# Source document

Authors: Junjie Fei, Teng Wang, Jinrui Zhang, Zhenyu He, Chengjie Wang, Feng Zheng
This repository contains the official implementation of our paper: Transferable Decoding with Visual Entities for Zero-Shot Image Captioning.
- Introduction
- Examples
- Citation
- Required Prerequisites
- Data Preparation
- Training
- Evaluation
- Inference
- Acknowledgments
- Contact
This paper aims at the transferability of the zero-shot captioning for out-of-domain images. As shown in this image, we demonstrate the susceptibility of pre-trained vision-language models and large language models to modality bias induced by language models when adapting them into image-to-text generation. Simultaneously, these models tend to generate descriptions containing objects that do not actually exist in the image but frequently appear during training, a phenomenon known as object hallucination. We propose ViECap, a transferable decoding model that leverages entity-aware decoding to generate descriptions in both seen and unseen scenarios. This is the official repository for ViECap, in which you can easily reproduce our paper's results and try it on your own images.
Here are some fantastic examples for diverse captioning scenarios of our model!

# Activity list
a – According to the repository page, what is the term for models describing objects that are not in the image but appear often during training?
b – Extract the passage of the repository page starting at "Authors: Junjie Fei, Teng" and ending at "Zero-Shot Image Captioning.".

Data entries
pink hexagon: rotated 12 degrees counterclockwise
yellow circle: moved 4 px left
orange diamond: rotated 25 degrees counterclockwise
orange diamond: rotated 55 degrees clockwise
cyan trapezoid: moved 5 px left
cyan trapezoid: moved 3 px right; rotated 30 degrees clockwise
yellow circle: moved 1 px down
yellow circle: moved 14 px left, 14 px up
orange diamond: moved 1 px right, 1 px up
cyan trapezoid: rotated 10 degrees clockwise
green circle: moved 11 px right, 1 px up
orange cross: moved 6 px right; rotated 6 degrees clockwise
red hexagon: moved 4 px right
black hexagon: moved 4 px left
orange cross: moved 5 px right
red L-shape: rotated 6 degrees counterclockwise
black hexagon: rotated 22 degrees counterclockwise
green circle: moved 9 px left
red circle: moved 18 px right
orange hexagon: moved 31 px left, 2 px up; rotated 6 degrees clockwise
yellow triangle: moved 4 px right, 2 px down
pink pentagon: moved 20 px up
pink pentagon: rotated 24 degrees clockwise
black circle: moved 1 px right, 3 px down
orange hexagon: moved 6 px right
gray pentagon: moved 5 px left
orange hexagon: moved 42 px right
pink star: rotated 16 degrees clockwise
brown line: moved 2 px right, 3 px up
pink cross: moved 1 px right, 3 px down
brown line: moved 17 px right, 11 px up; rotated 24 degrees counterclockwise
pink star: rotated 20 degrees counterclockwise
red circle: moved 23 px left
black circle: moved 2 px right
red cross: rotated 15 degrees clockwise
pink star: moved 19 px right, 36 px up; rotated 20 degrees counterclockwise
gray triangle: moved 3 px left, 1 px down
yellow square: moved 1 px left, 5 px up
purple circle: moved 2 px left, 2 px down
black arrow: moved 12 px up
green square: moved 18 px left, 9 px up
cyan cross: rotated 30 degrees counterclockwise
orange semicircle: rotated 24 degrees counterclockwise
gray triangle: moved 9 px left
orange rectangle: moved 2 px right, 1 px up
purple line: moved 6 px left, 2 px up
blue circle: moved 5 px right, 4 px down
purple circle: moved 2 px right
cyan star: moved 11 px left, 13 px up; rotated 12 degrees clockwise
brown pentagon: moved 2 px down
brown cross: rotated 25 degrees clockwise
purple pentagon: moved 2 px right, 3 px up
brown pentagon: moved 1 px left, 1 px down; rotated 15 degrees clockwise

# Answers provided
a – Object hallucination.

b –
Authors: Junjie Fei, Teng Wang, Jinrui Zhang, Zhenyu He, Chengjie Wang, Feng Zheng
This repository contains the official implementation of our paper: Transferable Decoding with Visual Entities for Zero-Shot Image Captioning.